**Supplied information:**
.....

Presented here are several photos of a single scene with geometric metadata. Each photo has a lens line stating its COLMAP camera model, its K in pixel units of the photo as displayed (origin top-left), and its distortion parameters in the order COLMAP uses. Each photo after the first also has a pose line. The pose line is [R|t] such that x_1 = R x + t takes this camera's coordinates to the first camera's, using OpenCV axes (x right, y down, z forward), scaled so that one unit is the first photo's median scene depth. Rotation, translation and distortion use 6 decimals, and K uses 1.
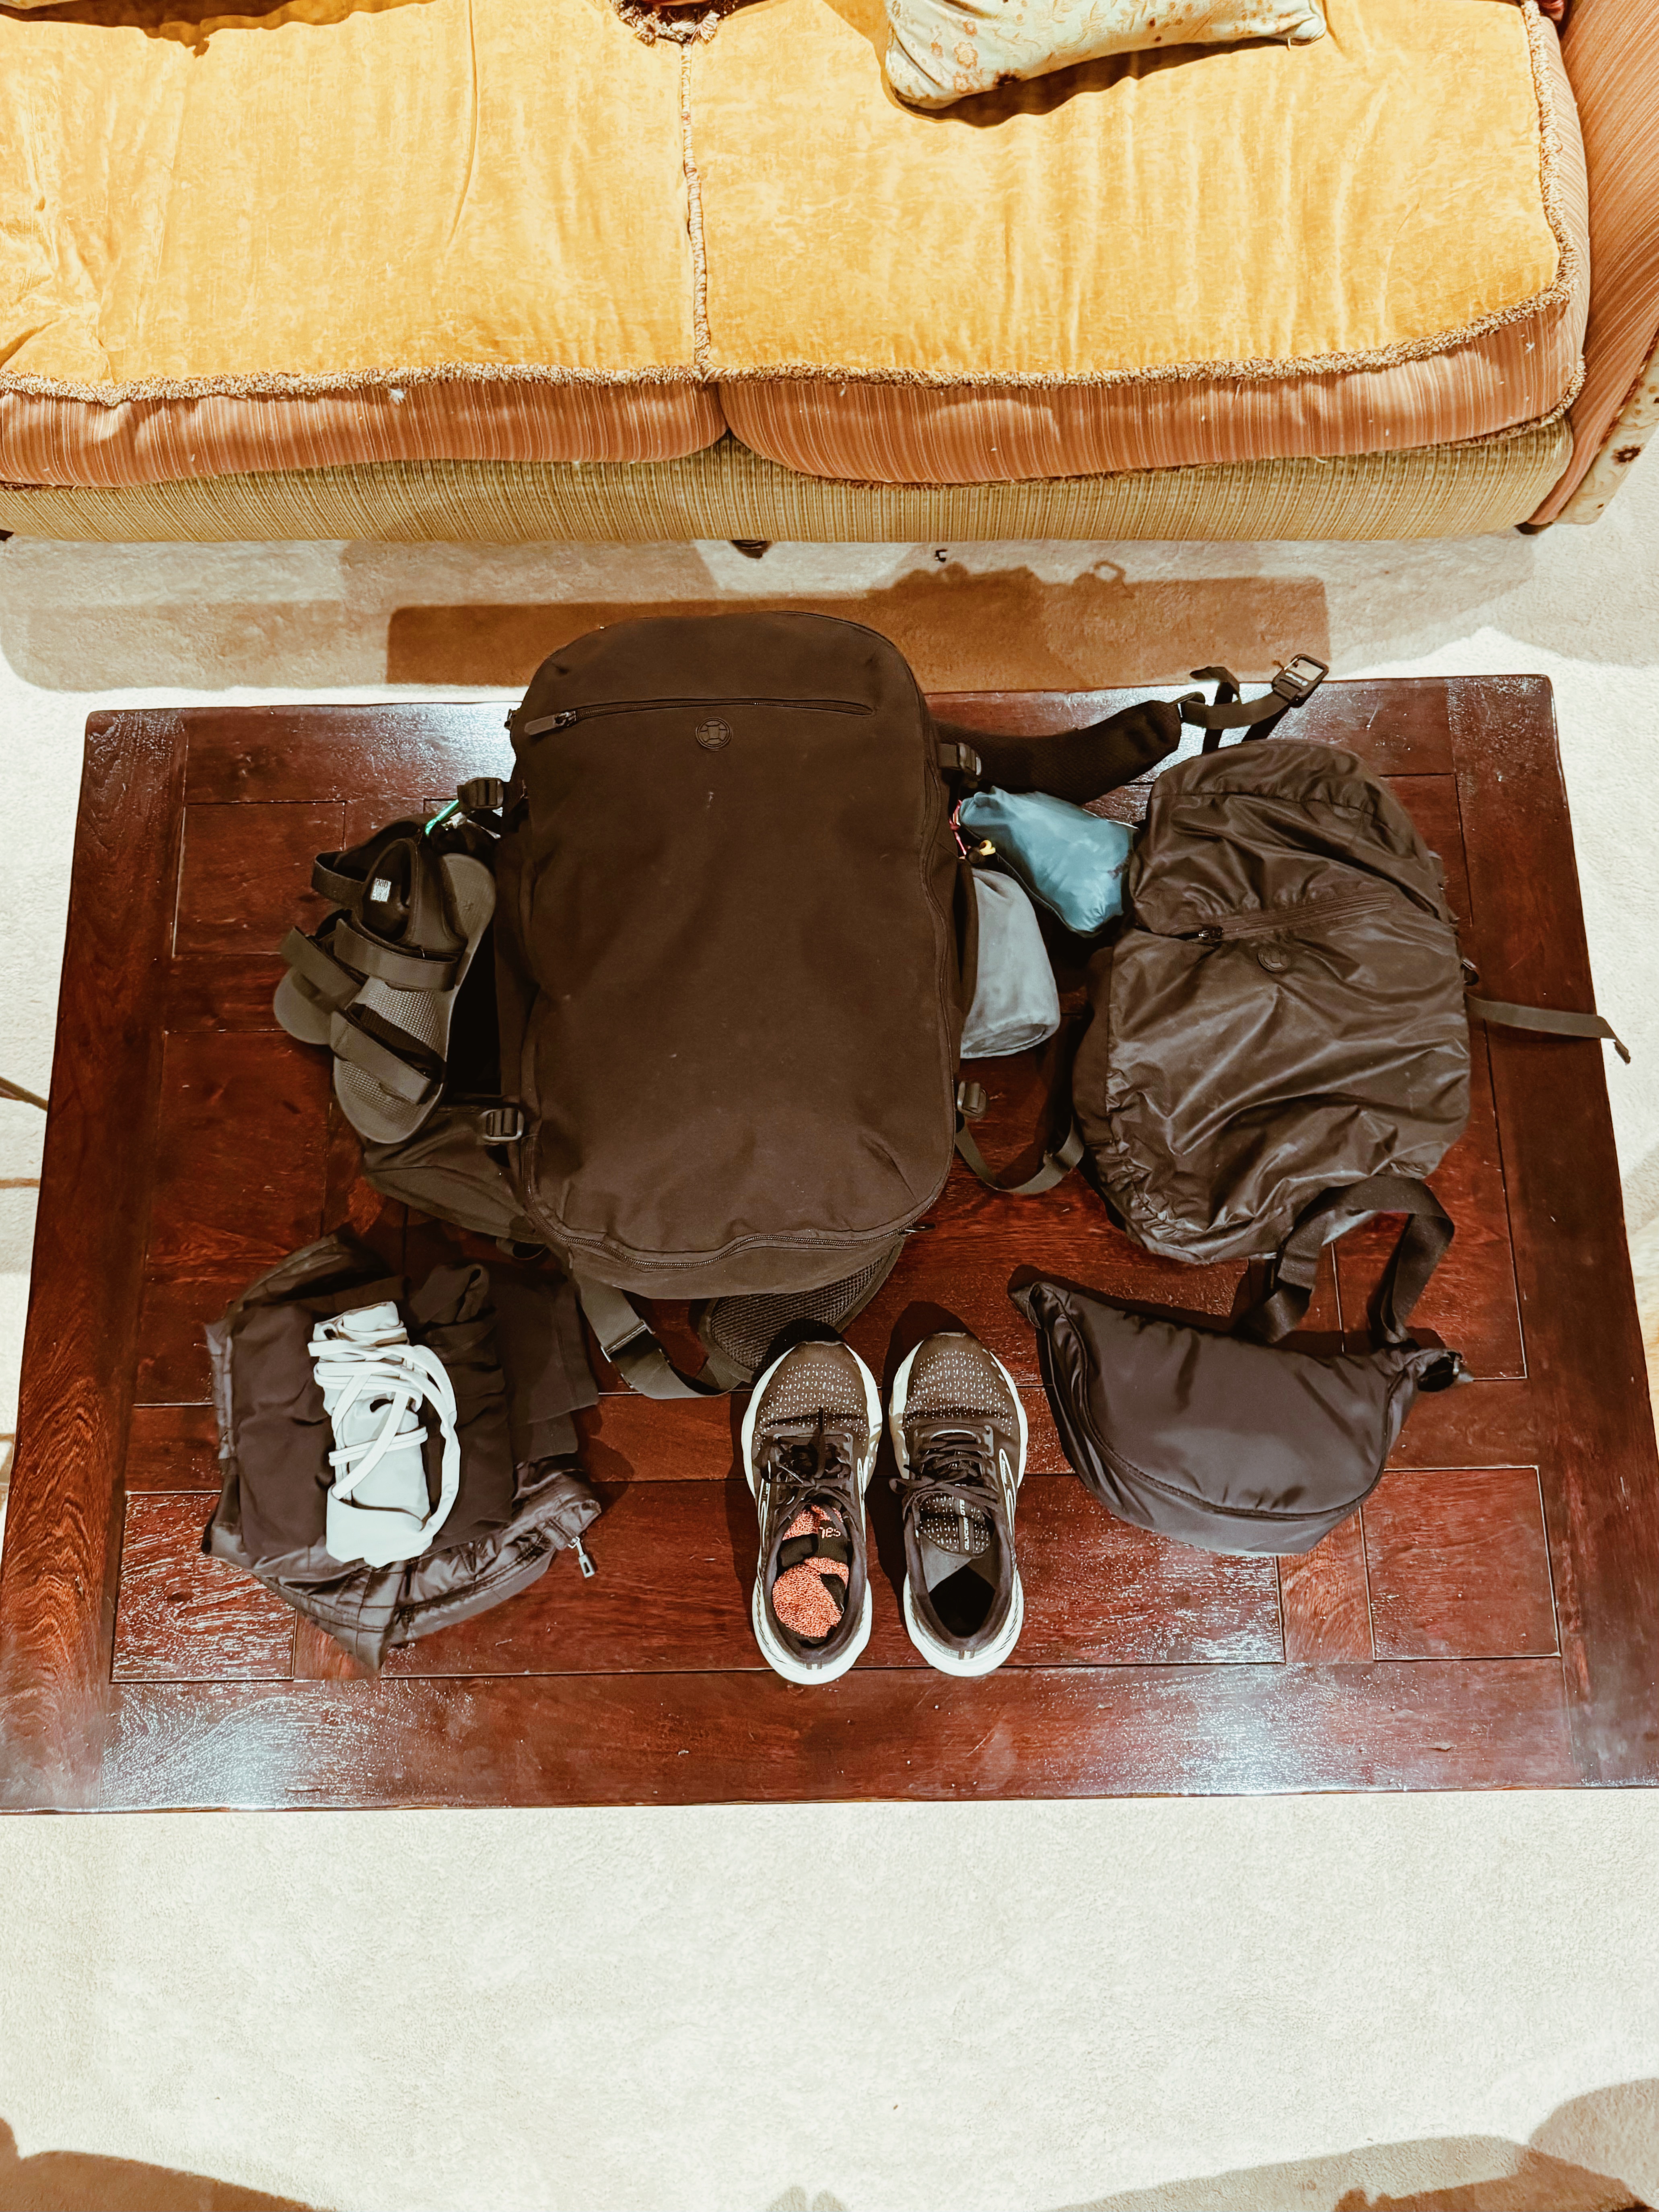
lens RADIAL K [[1320.2, 0, 822.9], [0, 1320.2, 1098.7], [0, 0, 1]] dist [0.098305, -0.086738]
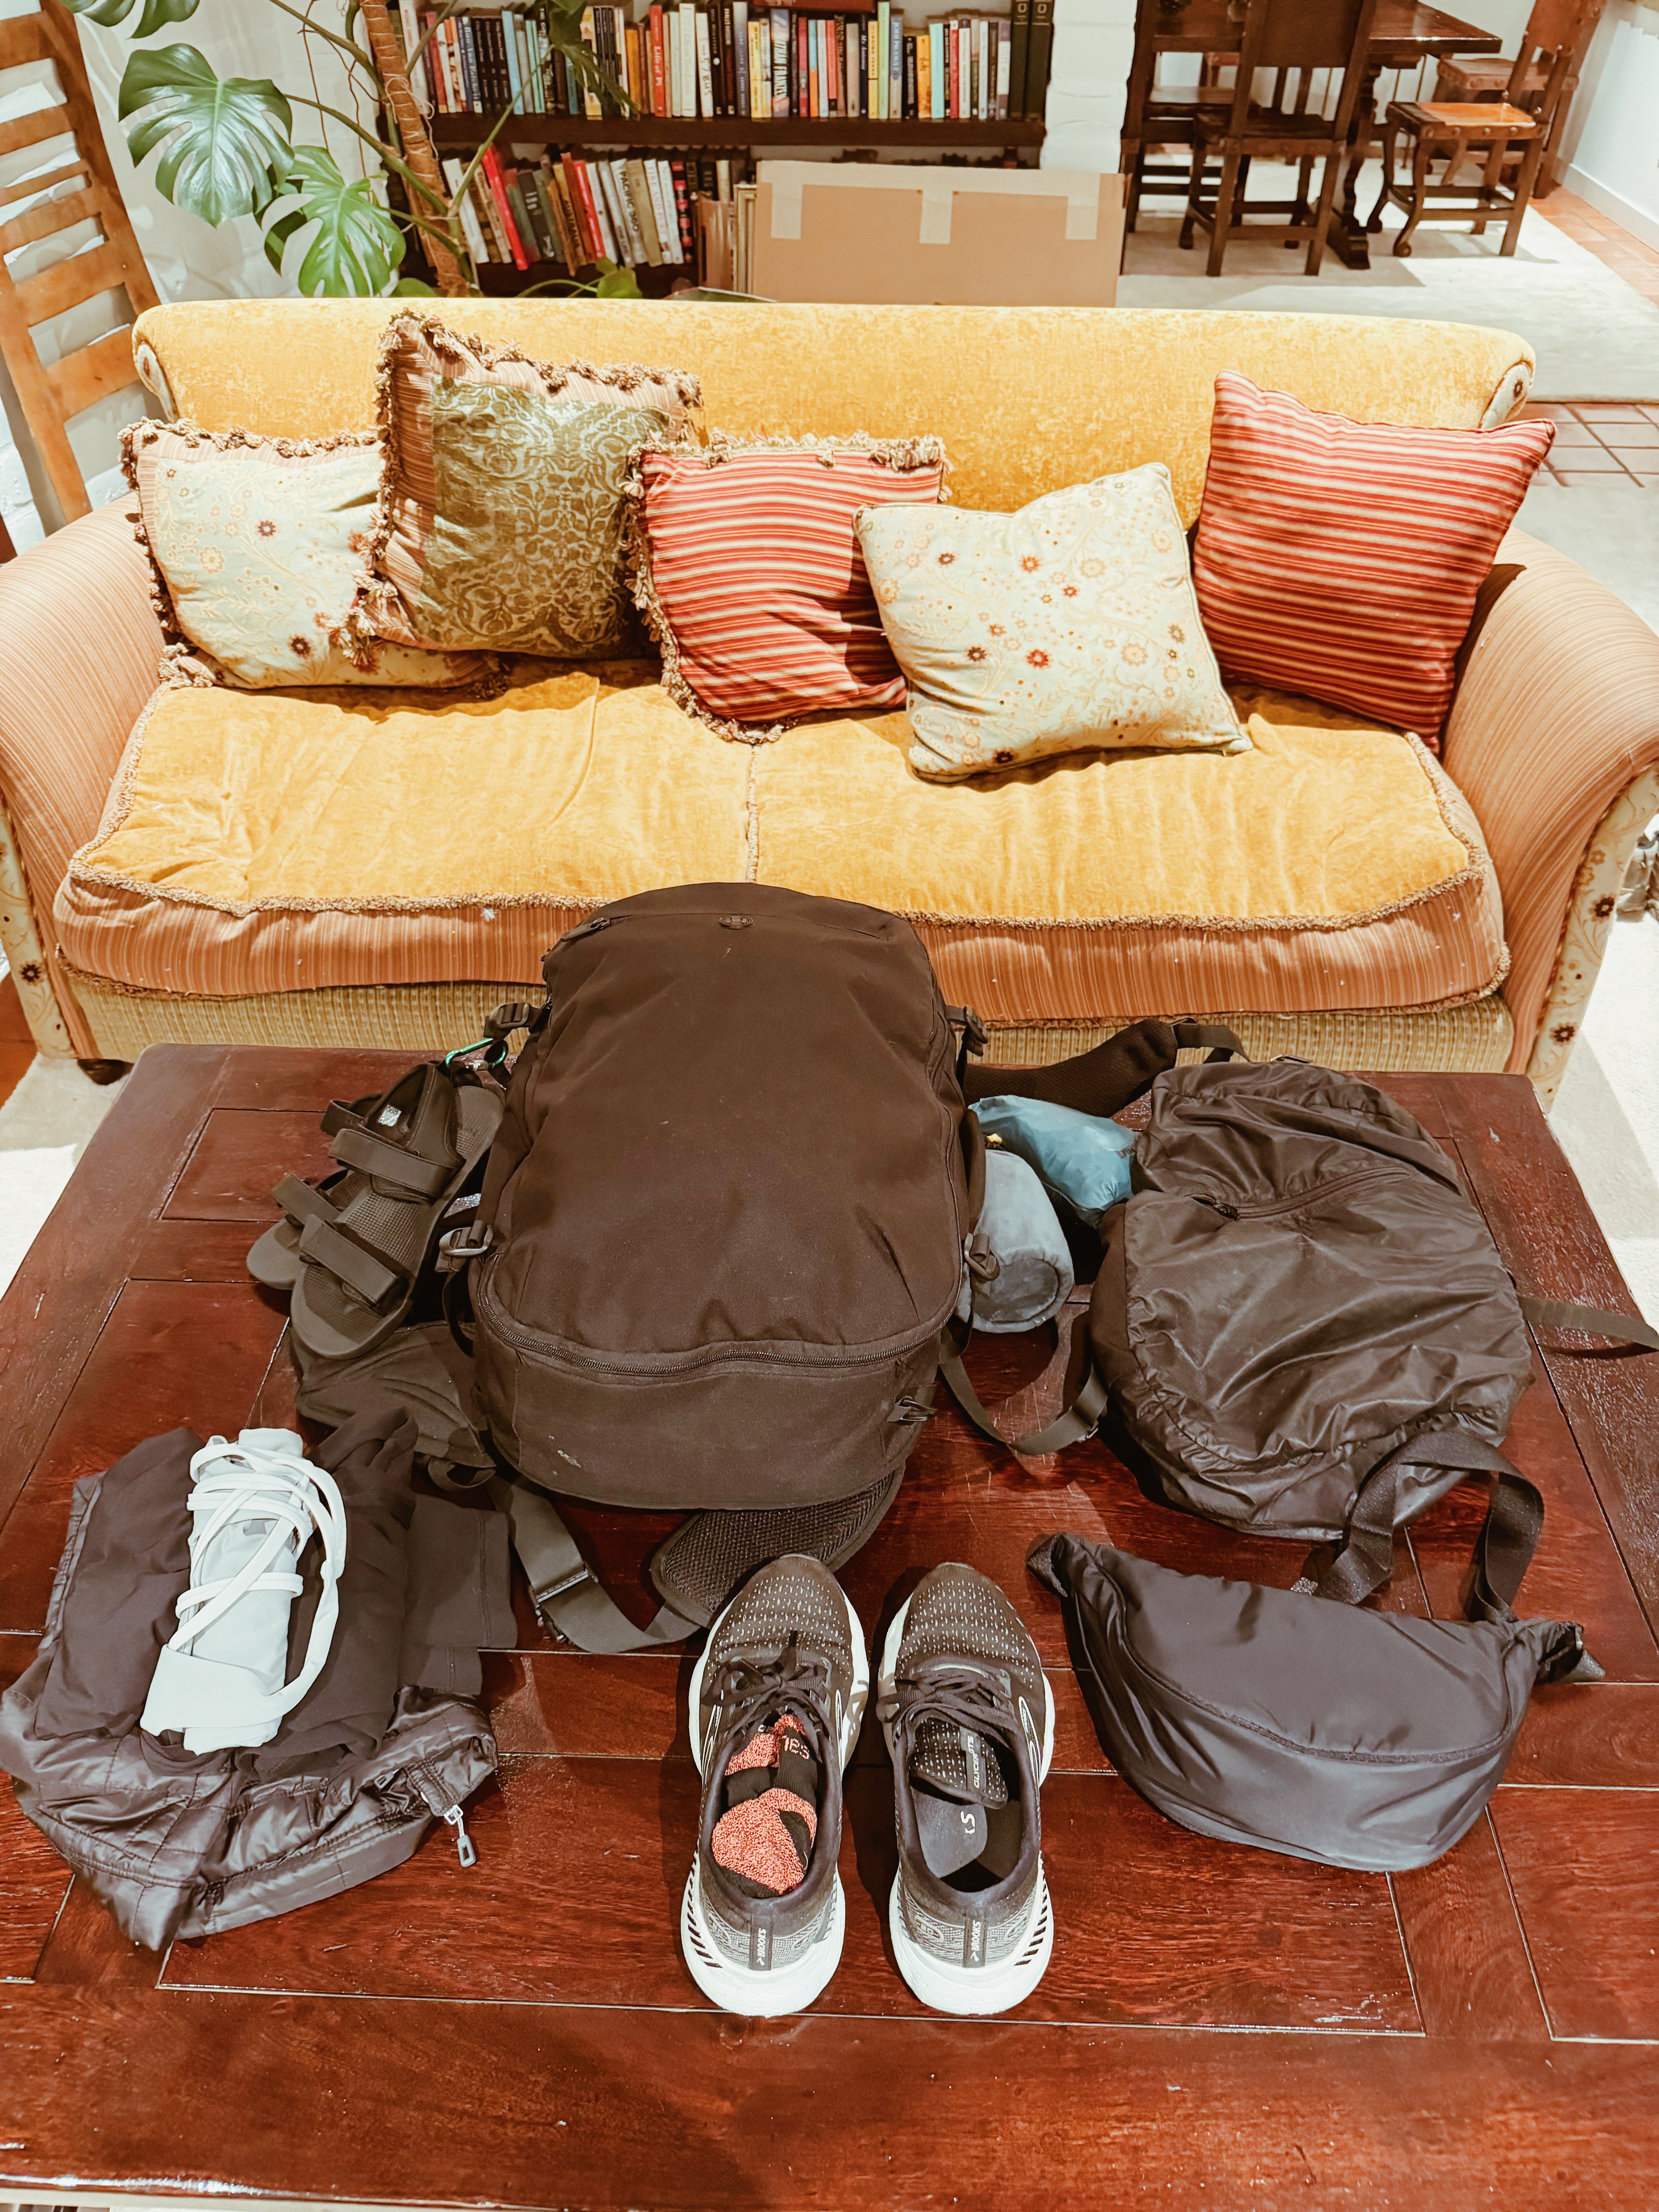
lens RADIAL K [[1320.1, 0, 822.9], [0, 1320.1, 1098.7], [0, 0, 1]] dist [0.098305, -0.086738]
pose [[0.998457, 0.051841, -0.019915, 0.012772], [-0.054960, 0.870904, -0.488371, 0.283440], [-0.007974, 0.488712, 0.872409, 0.112396]]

.....

**What you should do:** Rewrite the listing above as a numbered list with one line per entry. Omit blank lines and the pictures.

**Output for this exercise:**
1. Presented here are several photos of a single scene with geometric metadata. Each photo has a lens line stating its COLMAP camera model, its K in pixel units of the photo as displayed (origin top-left), and its distortion parameters in the order COLMAP uses. Each photo after the first also has a pose line. The pose line is [R|t] such that x_1 = R x + t takes this camera's coordinates to the first camera's, using OpenCV axes (x right, y down, z forward), scaled so that one unit is the first photo's median scene depth. Rotation, translation and distortion use 6 decimals, and K uses 1.
2. lens RADIAL K [[1320.2, 0, 822.9], [0, 1320.2, 1098.7], [0, 0, 1]] dist [0.098305, -0.086738]
3. lens RADIAL K [[1320.1, 0, 822.9], [0, 1320.1, 1098.7], [0, 0, 1]] dist [0.098305, -0.086738]
4. pose [[0.998457, 0.051841, -0.019915, 0.012772], [-0.054960, 0.870904, -0.488371, 0.283440], [-0.007974, 0.488712, 0.872409, 0.112396]]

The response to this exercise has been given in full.